Plusieurs exemplaires présentés à l’exposition sont historiques et uniques au monde. Elles racontent une histoire vieille de 200 ans, lorsque l’Université de Namur n’était encore qu’un collège.

En vitrine, les pages sont souvent accompagnées d’une représentation 3D du végétal

 

Auguste Bellynck, fondateur de la collection botanique namuroise

Le prêtre jésuite, Auguste Bellynck, initie la collection dès le 19esiècle.

« Pour créer un outil aussi important, le Père Bellynck se sert de tout le réseau jésuite qu’il connait (Italie, Suisse…).  Il a aussi des contacts avec les botanistes belges et devient une référence nationale. Il y aura des échanges mais aussi des achats à des récolteurs dont le métier est de fournir le marché en plantes séchées », explique M. Martin.

Auguste Bellynck

Auguste Bellynck est le père de l’herbier namurois que l’on connait aujourd’hui. Des espèces de plantes lui sont dédiées.

Chaque planche est un récit

Il est parfois difficile de déterminer l’origine de certains herbiers historiques. Le nom de l’auteur n’est que rarement indiqué. Philippe Martin retrace alors la provenance de l’œuvre grâce aux échanges épistolaires entre le Père Bellynck et ses donateurs.Rosine Mary Parmentier, une jeune Américaine, échangeait ses trouvailles botaniques contre des livres religieux. Elle n’a jamais signé ses pages.

La valeur actuelle de l’herbier est essentiellement de l’ordre du patrimoine. Le Professeur Martin la compare à celle d’une cathédrale

« On ne se pose pas la question de savoir si ça va servir. C’est là, et ça constitue le patrimoine de l’humanité».

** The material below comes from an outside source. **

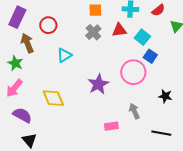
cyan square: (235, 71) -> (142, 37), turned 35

La collection botanique de l’UNamur continue de grandir. Certaines espèces de plantes s’éteignent et d’autres apparaissent . L’ouvrage offre une vue globale de l’évolution de la flore au fil du temps.

Mises bout à bout, les dizaines de milliers de pages qui composent la collection botanique de l’Université racontent de nombreux récits. Celles des plantes, de leur évolution au cours des siècles, mais aussi celles d’hommes et de femmes cachés derrière chacune des pages.

Des modèles uniques conservés à la BUMP

L’UNamur abrite aussi des pièces rares, comme les modèles en papier mâché de Brendel. Sur les 200 exemplaires créés par l’entreprise Brendel, 175 appartiennent à l’université belge.

Modèle de bleuet de Brendel en papier mâché © Philippe Martin

Outils didactiques de l’époque, ils ne sont plus utilisés aujourd’hui mais restent précieusement conservés. L’un de ces modèles est annoncé à 5 000 euros dans une vente publique à Londres.

En coulisse, la collection complète

L’entièreté de la collection botanique de l’Université se cache quelques étages plus haut. Dans une pièce toute en longueur, des dizaines d’armoires métalliques dissimulent les planches de l’herbier, soigneusement classées par Philippe Martin. Perchés sur ces armoires, on retrouve aussi les modèles de Brendel. Ces plantes séchées ont un ennemi juré : les insectes. La solution :le congélateur.

« 3 ou 4 jours au froid est l’idéal. Par contre les œufs sont très résistants au gel. Il faut dès lors mimer le printemps en sortant l’herbier du congélateur quelques jours.  L’œuf éclot… et c’est reparti pour un petit tour au congélateur. Un travail de longue haleine ».

Conserver et faire vivre un précieux patrimoine, telle est donc la mission du botaniste. Un travail que l’Université mène en collaboration avec le Jardin Botanique de Meise à Bruxelles.